Pada 2018 Google akan mengembangkan kecerdasan buatan yang dapat mendeteksi kanker payudara metatastrik. Pada saat itu, data yang dikumpulkan hanya untuk tujuan informasi. Tetapi kecerdasan buatan ini telah digunakan untuk mendeteksi kanker payudara melalui pemindaian mammogram. Hasilnya dapat mendeteksi kanker lebih akurat daripada manusia.

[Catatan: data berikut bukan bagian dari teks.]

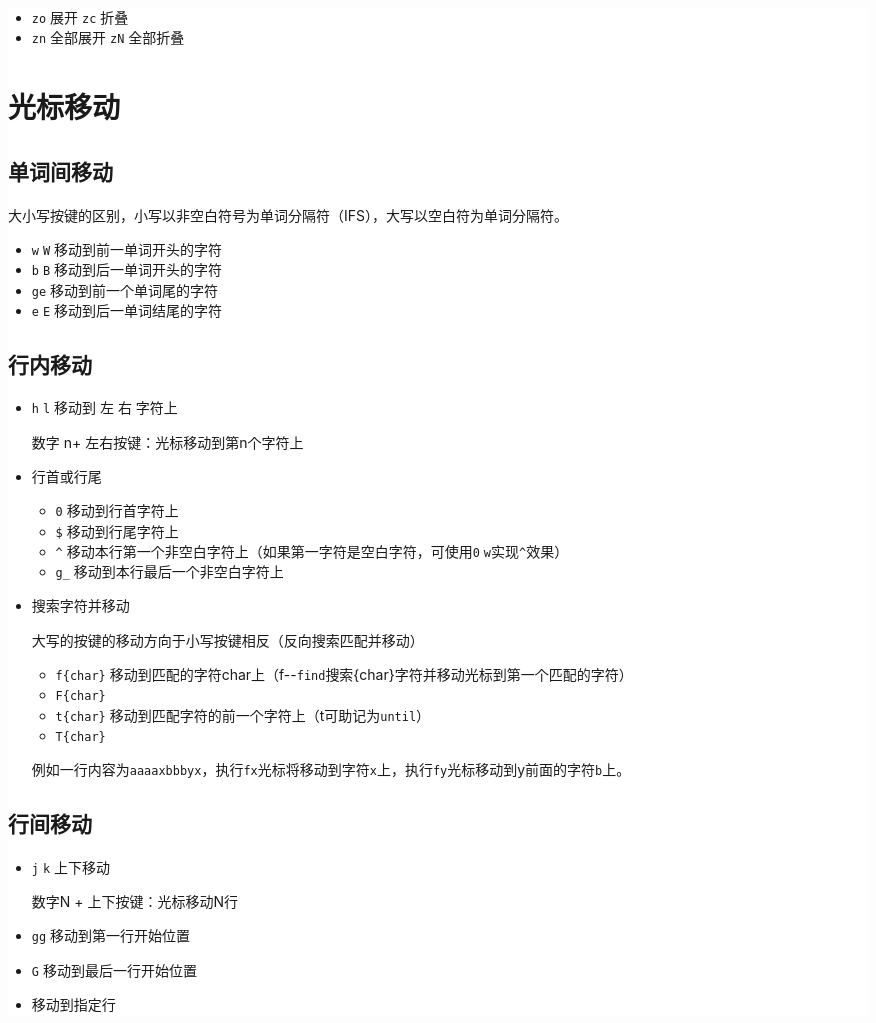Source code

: - `zo`  展开 `zc`  折叠
- `zn`  全部展开 `zN`  全部折叠



# 光标移动

## 单词间移动

大小写按键的区别，小写以非空白符号为单词分隔符（IFS），大写以空白符为单词分隔符。

- `w` `W`  移动到前一单词开头的字符
- `b` `B`  移动到后一单词开头的字符
- `ge`  移动到前一个单词尾的字符
- `e` `E`  移动到后一单词结尾的字符



## 行内移动

- `h` `l`  移动到 左 右 字符上

  数字 n+ 左右按键：光标移动到第n个字符上

  

- 行首或行尾

  - `0`  移动到行首字符上
  - `$`  移动到行尾字符上
  - `^`  移动本行第一个非空白字符上（如果第一字符是空白字符，可使用`0` `w`实现`^`效果）
  - `g_`  移动到本行最后一个非空白字符上

  

- 搜索字符并移动

  大写的按键的移动方向于小写按键相反（反向搜索匹配并移动）

  - `f{char}`  移动到匹配的字符char上（f--`find`搜索{char}字符并移动光标到第一个匹配的字符）
  - `F{char}`
  - `t{char}` 移动到匹配字符的前一个字符上（t可助记为`until`）
  - `T{char}`

  例如一行内容为`aaaaxbbbyx`，执行`fx`光标将移动到字符`x`上，执行`fy`光标移动到y前面的字符`b`上。



## 行间移动

- `j` `k`  上下移动

  数字N + 上下按键：光标移动N行

- `gg`  移动到第一行开始位置

-  `G`   移动到最后一行开始位置

- 移动到指定行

Menurut penelitian terbaru yang dipublikasikan, kecerdasan buatan Google mencatat kekeliruan 5,7% hasil positif lebih rendah daripada ahli radiologi manusia. Ini juga mencatat kekeliruan hasil negatif 9,4% lebih rendah. Hasil kedua ini penting karena kegagalan untuk mendeteksi kanker sejak dini adalah salah satu alasan mengapa kanker payudara sekarang adalah pembunuh nomor 1 di dunia.

Penggunaan kecerdasan buatan akan mengurangi beban pada ahli radiologi manusia. Kecerdasan buatan ini tidak akan menggantikan manusia tetapi hanya sebuah sistem untuk memastikan bahwa tidak ada kesalahan yang dibuat selama proses diagnosis. Selain Google, Microsoft juga telah mengembangkan kecerdasan buatan untuk mendeteksi kanker serviks pada akhir tahun 2019. Penelitian ini telah diterbitkan dalam edisi terbaru jurnal Nature.